だが、ボールの移動距離が他のどの切り返し手法より短いクロスオーバーは、単純故にロスがなく、最も攻撃的で、最も速い。
そして、特別高度な技術を必要とせず、ダッシュ力のみに頼るこの単純な切り込みは、肉体の強靭さをもろに反映する、今の僕には打って付けのプレーだった。
――まあ、負けることを目標としていた僕にとっては最悪な一致だ。こんなことならば、苦手なロングシュートでも打って、茶を濁しておけば良かった。これが僕の実力だ、と適当なことを嘯いて煙に巻けば良かった。
しかしそうは言っても、後悔は先に立たない。よもやの出来事に敵味方共に硬直している現状では、僕はもうゴールに向かうしかない。伏見だけはまだ追い縋っているが、この状況からの逆転は不可能だ。スリーポイントラインの外から始まった一瞬の攻防には、既に決着が付いている。開始地点から二、三歩も走ればゴール下まで到達出来てしまう程に、バスケットボールのコートは狭いのである。
僕はゴールへ向かう。
完全なノーマーク。フリーでのゴール下シュート。目立ちたい人間にとっては絶好のチャンスであり、目立ちたくない人間にとっては絶体絶命のピンチである。

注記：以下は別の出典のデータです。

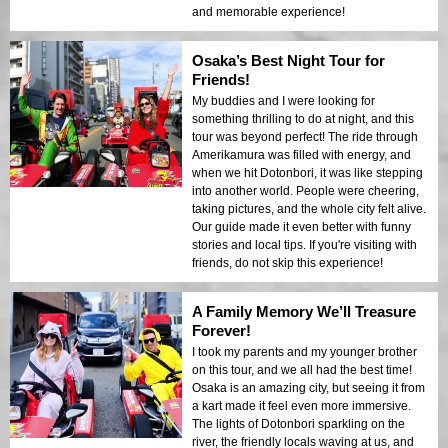
and memorable experience!
Osaka’s Best Night Tour for
Friends!
My buddies and I were looking for
something thrilling to do at night, and this
tour was beyond perfect! The ride through
Amerikamura was filled with energy, and
when we hit Dotonbori, it was like stepping
into another world. People were cheering,
taking pictures, and the whole city felt alive.
Our guide made it even better with funny
stories and local tips. If you're visiting with
friends, do not skip this experience!
A Family Memory We’ll Treasure
Forever!
I took my parents and my younger brother
on this tour, and we all had the best time!
Osaka is an amazing city, but seeing it from
a kart made it feel even more immersive.
The lights of Dotonbori sparkling on the
river, the friendly locals waving at us, and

社会的地位を人質に取られている都合上、わざと外すことも出来ない。
だから僕はレイアップシュートを選択した。あのバスケットボール漫画の金字塔で言われるところの、庶民シュート。数あるシュートの中で最も確率の高いシュート方法である。鈍っている僕でも、フリーの場面ならまず外すことはない。
――左足で踏み切り、跳ぶ。両手で持っていたボールを右手に渡して、そのままボードの隅に軽くぶつければ……
……入る……はず……?
何かがいつもと違った。
ゴンッ
その『何か』が視点の高さだと気付いたのは、次に目を覚ました後のことである。